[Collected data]
□ □ □ □ □

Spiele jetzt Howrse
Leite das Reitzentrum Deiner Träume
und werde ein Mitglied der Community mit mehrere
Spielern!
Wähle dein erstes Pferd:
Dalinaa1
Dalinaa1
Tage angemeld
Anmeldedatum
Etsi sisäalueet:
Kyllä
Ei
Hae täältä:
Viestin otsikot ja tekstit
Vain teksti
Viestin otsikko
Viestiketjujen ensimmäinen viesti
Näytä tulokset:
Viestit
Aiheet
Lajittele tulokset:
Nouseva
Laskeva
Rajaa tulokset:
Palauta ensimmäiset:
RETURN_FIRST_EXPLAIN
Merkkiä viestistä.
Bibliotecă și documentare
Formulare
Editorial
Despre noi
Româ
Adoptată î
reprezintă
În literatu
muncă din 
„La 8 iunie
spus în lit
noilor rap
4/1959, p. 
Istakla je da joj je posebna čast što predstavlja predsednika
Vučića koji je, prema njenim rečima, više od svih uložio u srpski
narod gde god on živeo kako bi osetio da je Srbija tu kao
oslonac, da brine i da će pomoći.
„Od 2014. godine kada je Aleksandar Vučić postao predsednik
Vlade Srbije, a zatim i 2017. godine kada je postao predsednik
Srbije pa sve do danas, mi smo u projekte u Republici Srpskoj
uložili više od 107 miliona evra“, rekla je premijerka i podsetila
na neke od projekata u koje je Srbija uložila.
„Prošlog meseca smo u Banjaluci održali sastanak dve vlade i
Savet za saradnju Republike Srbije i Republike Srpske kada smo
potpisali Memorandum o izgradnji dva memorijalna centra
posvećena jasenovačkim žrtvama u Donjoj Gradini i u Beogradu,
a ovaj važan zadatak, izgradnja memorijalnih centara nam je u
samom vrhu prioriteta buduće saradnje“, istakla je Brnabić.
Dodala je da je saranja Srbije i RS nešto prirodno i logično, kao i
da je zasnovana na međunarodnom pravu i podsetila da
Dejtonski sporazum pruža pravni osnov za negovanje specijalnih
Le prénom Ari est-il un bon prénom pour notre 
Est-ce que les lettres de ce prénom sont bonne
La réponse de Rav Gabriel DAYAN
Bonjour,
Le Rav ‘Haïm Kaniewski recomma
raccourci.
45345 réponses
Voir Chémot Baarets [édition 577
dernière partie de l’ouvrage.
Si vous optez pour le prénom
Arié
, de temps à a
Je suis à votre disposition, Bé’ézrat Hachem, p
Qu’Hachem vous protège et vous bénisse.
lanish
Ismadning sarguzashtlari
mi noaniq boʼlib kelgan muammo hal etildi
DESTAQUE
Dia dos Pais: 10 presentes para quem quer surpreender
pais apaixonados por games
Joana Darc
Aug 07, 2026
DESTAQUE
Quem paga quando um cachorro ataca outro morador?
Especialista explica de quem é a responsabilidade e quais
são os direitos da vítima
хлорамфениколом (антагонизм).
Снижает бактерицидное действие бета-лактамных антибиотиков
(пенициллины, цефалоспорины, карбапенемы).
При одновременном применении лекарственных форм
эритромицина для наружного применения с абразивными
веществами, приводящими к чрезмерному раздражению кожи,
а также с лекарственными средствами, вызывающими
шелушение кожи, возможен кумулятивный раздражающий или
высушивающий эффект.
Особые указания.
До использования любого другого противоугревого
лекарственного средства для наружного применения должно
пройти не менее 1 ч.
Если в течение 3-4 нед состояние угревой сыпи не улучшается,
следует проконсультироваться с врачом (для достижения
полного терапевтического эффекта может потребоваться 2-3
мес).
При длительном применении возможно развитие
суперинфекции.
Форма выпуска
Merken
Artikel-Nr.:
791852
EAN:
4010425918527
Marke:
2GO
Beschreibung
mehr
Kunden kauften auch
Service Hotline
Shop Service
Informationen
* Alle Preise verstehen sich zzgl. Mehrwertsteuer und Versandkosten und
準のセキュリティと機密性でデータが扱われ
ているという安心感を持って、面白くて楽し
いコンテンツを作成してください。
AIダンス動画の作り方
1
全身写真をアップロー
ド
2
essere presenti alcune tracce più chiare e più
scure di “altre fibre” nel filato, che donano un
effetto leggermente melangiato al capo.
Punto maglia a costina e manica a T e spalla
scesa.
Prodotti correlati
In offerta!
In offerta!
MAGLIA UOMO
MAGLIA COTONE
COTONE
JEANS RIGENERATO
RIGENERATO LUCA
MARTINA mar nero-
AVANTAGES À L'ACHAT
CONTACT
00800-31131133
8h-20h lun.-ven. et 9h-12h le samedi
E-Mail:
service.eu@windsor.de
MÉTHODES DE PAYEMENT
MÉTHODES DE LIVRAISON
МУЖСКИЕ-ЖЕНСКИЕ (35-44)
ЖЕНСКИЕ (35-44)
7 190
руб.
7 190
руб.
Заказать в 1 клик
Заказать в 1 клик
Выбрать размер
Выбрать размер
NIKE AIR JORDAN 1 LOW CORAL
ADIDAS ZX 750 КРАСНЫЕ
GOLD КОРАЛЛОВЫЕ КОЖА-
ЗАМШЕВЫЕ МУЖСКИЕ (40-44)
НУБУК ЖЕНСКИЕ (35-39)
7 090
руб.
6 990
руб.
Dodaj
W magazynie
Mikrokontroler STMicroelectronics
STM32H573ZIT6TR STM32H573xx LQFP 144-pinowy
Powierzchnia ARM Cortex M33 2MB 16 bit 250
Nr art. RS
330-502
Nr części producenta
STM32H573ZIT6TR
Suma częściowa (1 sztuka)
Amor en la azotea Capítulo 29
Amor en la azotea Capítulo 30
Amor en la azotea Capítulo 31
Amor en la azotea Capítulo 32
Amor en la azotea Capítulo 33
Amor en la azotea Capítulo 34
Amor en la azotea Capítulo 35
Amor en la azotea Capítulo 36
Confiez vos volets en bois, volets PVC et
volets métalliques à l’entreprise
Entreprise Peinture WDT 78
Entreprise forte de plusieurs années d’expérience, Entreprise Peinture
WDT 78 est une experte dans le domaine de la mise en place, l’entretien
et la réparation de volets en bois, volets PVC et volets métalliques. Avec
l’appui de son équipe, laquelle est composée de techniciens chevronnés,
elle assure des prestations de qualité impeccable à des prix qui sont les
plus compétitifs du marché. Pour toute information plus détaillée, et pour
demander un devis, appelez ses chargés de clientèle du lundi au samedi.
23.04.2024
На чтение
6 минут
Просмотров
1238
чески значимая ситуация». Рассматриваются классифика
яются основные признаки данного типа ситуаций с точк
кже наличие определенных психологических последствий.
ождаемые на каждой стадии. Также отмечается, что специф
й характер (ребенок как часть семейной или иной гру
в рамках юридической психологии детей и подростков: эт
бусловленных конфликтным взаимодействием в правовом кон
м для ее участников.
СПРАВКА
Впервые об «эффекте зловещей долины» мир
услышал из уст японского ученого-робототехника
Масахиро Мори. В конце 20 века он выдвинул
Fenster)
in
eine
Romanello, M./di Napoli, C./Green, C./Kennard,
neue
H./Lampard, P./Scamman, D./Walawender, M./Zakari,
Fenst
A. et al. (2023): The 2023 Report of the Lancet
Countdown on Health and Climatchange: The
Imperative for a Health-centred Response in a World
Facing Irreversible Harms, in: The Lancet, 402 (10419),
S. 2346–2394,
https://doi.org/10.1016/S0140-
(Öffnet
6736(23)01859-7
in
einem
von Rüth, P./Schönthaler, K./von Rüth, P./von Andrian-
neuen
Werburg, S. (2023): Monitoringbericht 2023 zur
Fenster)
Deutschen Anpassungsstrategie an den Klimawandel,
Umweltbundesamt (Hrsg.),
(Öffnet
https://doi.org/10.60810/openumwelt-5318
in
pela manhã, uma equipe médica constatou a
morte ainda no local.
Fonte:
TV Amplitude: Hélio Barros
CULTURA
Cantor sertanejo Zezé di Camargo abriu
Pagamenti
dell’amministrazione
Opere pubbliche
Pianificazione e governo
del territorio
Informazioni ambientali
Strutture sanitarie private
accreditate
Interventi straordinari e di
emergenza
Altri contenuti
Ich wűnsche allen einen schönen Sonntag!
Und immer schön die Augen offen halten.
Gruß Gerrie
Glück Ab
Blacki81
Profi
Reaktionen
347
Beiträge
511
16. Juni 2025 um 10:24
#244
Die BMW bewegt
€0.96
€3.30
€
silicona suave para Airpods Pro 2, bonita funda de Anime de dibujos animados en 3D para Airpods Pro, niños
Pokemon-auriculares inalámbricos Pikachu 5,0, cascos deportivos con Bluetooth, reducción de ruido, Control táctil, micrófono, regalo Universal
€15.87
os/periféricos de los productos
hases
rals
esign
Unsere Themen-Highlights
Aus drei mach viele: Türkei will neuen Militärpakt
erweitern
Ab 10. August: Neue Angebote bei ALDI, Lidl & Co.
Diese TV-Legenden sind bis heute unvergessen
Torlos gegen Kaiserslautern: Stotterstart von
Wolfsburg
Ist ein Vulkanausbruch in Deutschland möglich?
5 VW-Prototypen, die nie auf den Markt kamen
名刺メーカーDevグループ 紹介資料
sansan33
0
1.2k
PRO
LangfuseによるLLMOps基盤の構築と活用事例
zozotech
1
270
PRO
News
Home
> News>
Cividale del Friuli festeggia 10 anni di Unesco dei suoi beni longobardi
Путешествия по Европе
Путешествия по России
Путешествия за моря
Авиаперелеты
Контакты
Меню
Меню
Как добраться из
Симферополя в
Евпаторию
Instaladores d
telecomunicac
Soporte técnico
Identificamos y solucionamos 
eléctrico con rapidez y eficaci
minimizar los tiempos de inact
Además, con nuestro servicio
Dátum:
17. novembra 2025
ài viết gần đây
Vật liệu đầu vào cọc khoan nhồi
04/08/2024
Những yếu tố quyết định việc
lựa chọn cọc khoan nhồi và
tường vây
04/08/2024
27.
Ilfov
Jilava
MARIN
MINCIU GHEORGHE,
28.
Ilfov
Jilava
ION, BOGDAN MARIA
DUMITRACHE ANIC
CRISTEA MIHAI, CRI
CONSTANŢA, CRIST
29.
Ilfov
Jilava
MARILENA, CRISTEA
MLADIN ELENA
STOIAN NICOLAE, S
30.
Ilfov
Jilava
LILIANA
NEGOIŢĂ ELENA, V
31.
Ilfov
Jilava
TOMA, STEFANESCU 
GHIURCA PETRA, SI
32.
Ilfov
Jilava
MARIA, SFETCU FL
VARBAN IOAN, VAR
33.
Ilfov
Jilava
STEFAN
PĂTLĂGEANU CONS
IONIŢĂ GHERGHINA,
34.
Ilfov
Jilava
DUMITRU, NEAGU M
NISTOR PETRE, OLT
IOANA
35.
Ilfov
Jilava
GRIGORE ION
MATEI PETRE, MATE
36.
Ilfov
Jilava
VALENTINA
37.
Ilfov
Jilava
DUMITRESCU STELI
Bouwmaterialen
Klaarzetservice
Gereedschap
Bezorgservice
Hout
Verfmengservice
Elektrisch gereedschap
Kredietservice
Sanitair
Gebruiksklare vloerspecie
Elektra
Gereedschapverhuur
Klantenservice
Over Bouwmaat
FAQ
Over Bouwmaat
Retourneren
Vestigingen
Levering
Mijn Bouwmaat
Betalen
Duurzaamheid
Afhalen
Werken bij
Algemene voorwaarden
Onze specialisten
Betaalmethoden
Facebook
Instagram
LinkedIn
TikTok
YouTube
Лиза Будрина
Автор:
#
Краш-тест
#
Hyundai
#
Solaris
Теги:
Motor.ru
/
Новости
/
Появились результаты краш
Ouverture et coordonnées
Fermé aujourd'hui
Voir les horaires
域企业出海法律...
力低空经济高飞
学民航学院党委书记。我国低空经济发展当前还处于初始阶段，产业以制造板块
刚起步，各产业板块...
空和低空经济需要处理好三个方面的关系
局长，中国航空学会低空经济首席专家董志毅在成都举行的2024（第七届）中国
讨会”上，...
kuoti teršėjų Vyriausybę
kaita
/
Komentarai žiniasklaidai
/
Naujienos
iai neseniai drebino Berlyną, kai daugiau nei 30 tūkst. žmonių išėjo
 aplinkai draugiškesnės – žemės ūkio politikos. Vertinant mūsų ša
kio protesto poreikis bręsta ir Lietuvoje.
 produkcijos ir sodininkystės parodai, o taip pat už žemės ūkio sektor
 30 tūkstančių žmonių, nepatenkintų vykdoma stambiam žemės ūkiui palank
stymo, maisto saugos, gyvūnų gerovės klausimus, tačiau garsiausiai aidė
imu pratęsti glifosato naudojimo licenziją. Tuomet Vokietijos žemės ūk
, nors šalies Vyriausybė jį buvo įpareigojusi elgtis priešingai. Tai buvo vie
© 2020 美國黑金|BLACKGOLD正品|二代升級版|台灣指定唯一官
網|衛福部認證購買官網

□ □ □ □ □

### To-do item
From the material above, extract every line that contains the string "nhồi", treating uppercase and lowercase as distinct.

### Solution to this task
Vật liệu đầu vào cọc khoan nhồi
lựa chọn cọc khoan nhồi và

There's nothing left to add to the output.